Both lifeboats at Clifden RNLI were launched just before 11am on 12 December, following a Coast Guard request to go to the aid of Ophelia WT 399, which was taking on water and in danger of sinking off the Galway coast.
While wind conditions were a southwesterly force 3-4, there was a very large swell at the time of the incident.
Clifden RNLI coxswain James Mullen said: “When the lifeboats arrived on scene, there was a large tanker vessel providing the casualty vessel with some shelter from the 7-8m seas. The Atlantic 85 lifeboat, helm Joe Acton, immediately transferred two crew aboard with a salvage pump and began pumping out the vessel.
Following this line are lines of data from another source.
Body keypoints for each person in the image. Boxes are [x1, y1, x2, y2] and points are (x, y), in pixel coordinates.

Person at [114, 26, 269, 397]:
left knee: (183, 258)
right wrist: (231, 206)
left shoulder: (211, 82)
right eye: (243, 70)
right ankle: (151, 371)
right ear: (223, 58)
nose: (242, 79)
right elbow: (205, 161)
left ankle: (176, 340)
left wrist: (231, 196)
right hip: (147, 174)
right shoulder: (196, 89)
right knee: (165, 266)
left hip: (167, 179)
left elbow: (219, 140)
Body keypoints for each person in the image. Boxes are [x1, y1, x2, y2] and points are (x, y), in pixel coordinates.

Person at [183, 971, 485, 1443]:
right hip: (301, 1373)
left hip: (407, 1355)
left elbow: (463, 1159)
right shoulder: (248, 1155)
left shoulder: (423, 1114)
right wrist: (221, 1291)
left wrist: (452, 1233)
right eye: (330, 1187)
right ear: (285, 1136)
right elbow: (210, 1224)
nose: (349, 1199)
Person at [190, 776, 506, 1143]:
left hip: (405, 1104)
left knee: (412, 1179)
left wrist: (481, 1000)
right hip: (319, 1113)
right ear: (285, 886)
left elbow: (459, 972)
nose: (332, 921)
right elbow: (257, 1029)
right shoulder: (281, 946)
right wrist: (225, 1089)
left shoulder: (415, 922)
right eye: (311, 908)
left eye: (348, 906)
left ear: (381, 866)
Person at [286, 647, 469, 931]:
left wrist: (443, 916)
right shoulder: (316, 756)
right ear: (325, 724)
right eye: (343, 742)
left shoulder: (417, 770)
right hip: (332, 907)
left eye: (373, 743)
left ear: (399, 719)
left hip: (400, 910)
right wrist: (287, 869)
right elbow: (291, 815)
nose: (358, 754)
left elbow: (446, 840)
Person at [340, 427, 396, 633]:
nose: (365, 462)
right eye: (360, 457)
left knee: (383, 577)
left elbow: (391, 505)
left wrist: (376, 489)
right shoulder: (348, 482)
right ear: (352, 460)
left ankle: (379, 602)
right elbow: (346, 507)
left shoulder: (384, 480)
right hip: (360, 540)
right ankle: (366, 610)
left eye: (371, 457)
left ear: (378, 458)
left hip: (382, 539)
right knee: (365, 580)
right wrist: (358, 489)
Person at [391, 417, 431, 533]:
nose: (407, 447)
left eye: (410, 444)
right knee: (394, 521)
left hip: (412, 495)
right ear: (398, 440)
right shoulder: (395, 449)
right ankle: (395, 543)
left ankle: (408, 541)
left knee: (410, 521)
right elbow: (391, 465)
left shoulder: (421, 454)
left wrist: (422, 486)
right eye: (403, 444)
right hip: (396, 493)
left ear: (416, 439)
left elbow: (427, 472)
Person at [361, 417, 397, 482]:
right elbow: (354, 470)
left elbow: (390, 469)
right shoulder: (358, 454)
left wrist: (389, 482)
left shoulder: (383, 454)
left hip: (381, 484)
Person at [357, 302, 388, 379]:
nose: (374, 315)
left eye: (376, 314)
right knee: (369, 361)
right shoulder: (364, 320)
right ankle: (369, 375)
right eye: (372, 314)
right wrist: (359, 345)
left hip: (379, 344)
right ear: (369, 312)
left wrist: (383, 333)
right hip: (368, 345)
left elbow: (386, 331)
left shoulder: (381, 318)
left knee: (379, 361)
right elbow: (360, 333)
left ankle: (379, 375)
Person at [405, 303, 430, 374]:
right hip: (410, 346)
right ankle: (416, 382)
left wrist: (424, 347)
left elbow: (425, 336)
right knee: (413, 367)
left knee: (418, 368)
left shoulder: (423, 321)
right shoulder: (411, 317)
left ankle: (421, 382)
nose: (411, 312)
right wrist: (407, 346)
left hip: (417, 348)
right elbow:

Once the water level dropped low enough for the vessel to use its own engine power, we headed back to shore.
On the way to Clifden the boat
“However, on the way to Clifden the boat started to take on more water than the two pumps could handle and the engine overheated, so we made the decision then to take her under tow. The larger salvage pump was transferred from the Shannon-class lifeboat to the casualty via the inshore lifeboat by crew member Chris Nee.
“With both lifeboat pumps working and the vessel’s own bilge pump, the flow of water was stemmed, and the boat was escorted safely back to Clifden. Both helicopters Rescue 115 and 118 were also on scene, and we are glad to have been able to bring the casualties and the vessel safely back to shore.”